Par trois fois, le Christ dit à Pierre de devenir le pasteur de ses brebis. Cela signifie que le Christ offre un avenir à Pierre qui était retourné à son passé de pêcheur en Galilée. Le Christ ouvre l’avenir de Pierre en lui donnant une responsabilité, une responsabilité sérieuse et en lui demandant de le suivre. Ainsi, le Christ nous fait passer d’une situation où nous avons de quoi avoir honte de nous à une situation où nous sommes reconnus dans notre capacité à accomplir des actes glorieux. La parole du Christ sort Pierre de sa situation malheureuse et débloque un horizon bouché. Il ouvre un avenir, il lui offre un nouvel avenir possible.

Jésus ne cache rien de ce qui attend Pierre, souligne l’évangéliste Jean. Ce ne sera pas une sinécure. Il n’y aura ni le confort ni la tranquillité. Suivre Jésus, ce n’est pas une gloire au sens du monde qui considère qu’on reçoit les honneurs des puissants et qu’on a toutes sortes de facilités au quotidien. Pierre mourra d’avoir suivi Jésus, mais il aura vécu. Pierre aura existé, vraiment. Et c’est ici le temps de la résurrection pour Pierre qui, jusque là, se berçait d’illusions.

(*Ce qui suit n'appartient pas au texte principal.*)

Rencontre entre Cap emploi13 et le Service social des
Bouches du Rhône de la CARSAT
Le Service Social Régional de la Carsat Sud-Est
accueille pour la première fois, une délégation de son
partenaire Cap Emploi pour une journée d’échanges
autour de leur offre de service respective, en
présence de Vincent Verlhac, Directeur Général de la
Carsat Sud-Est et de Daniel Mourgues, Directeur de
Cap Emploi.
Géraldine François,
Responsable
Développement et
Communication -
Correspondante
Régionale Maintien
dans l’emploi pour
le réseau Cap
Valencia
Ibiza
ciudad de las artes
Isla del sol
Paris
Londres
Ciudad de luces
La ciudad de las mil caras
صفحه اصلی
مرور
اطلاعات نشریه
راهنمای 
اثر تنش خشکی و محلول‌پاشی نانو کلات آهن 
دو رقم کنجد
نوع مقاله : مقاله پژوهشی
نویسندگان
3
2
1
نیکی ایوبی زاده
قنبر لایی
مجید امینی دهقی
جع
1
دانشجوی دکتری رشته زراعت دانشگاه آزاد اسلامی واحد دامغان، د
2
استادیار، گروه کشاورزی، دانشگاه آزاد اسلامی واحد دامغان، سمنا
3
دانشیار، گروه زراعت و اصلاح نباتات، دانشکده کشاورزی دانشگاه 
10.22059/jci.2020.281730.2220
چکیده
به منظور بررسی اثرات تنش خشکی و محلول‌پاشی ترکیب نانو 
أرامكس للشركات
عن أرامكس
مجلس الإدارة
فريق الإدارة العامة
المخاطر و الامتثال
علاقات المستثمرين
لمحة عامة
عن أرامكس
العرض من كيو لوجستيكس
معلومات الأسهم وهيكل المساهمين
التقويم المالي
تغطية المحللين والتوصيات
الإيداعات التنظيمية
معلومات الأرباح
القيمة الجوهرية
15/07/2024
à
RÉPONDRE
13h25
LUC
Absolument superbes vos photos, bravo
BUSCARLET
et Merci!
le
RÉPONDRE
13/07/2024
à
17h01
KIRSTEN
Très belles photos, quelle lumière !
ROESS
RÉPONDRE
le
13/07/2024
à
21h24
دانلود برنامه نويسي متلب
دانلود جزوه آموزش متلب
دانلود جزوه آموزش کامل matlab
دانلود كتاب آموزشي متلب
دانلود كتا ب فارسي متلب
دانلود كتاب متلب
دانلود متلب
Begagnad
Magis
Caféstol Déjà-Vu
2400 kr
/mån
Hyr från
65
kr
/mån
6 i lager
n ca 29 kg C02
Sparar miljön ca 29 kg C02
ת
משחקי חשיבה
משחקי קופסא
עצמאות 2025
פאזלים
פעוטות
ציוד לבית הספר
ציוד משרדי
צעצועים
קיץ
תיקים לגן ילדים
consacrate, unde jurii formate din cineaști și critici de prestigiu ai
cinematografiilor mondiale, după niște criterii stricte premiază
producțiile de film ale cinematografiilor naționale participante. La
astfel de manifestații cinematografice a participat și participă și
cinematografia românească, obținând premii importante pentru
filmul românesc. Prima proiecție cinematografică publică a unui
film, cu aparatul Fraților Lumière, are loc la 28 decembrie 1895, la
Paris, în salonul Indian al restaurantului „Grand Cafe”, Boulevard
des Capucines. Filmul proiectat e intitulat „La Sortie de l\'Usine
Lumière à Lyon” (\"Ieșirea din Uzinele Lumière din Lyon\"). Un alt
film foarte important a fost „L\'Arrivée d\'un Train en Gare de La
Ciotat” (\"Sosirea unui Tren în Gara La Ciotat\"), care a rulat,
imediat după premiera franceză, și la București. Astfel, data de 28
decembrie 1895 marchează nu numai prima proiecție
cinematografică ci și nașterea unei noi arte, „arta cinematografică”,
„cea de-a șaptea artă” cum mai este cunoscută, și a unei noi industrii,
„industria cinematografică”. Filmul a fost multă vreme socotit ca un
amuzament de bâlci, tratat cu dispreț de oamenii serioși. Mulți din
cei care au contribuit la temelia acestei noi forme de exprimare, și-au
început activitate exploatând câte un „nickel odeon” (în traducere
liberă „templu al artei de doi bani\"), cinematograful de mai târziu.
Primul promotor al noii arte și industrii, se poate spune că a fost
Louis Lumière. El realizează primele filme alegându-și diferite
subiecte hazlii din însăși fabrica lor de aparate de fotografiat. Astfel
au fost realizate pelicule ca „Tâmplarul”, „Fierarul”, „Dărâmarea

Désormais, il est tout à fait conscient de sa véritable nature. Le Christ lui a permis d’ouvrir les yeux sur sa condition de pécheur au sens du péché. Et le Christ lui a révélé que cela n’était pas un obstacle à une vie bonne. En le rejoignant dans la vérité de cette condition très humaine, le Christ lui révèle aussi le caractère divin de son humanité. Pierre est pardonné de n’être que ce qu’il est. Or, pour être vraiment pardonné, il fallait qu’il en soit d’abord conscient. Il faut que nous soyons conscients de nos insuffisances pour accueillir le pardon de Dieu sur notre vie, et être ressuscités, et entendre l’appel qui nous est lancé par le Christ à le suivre. Voilà le sens de notre vie spirituelle.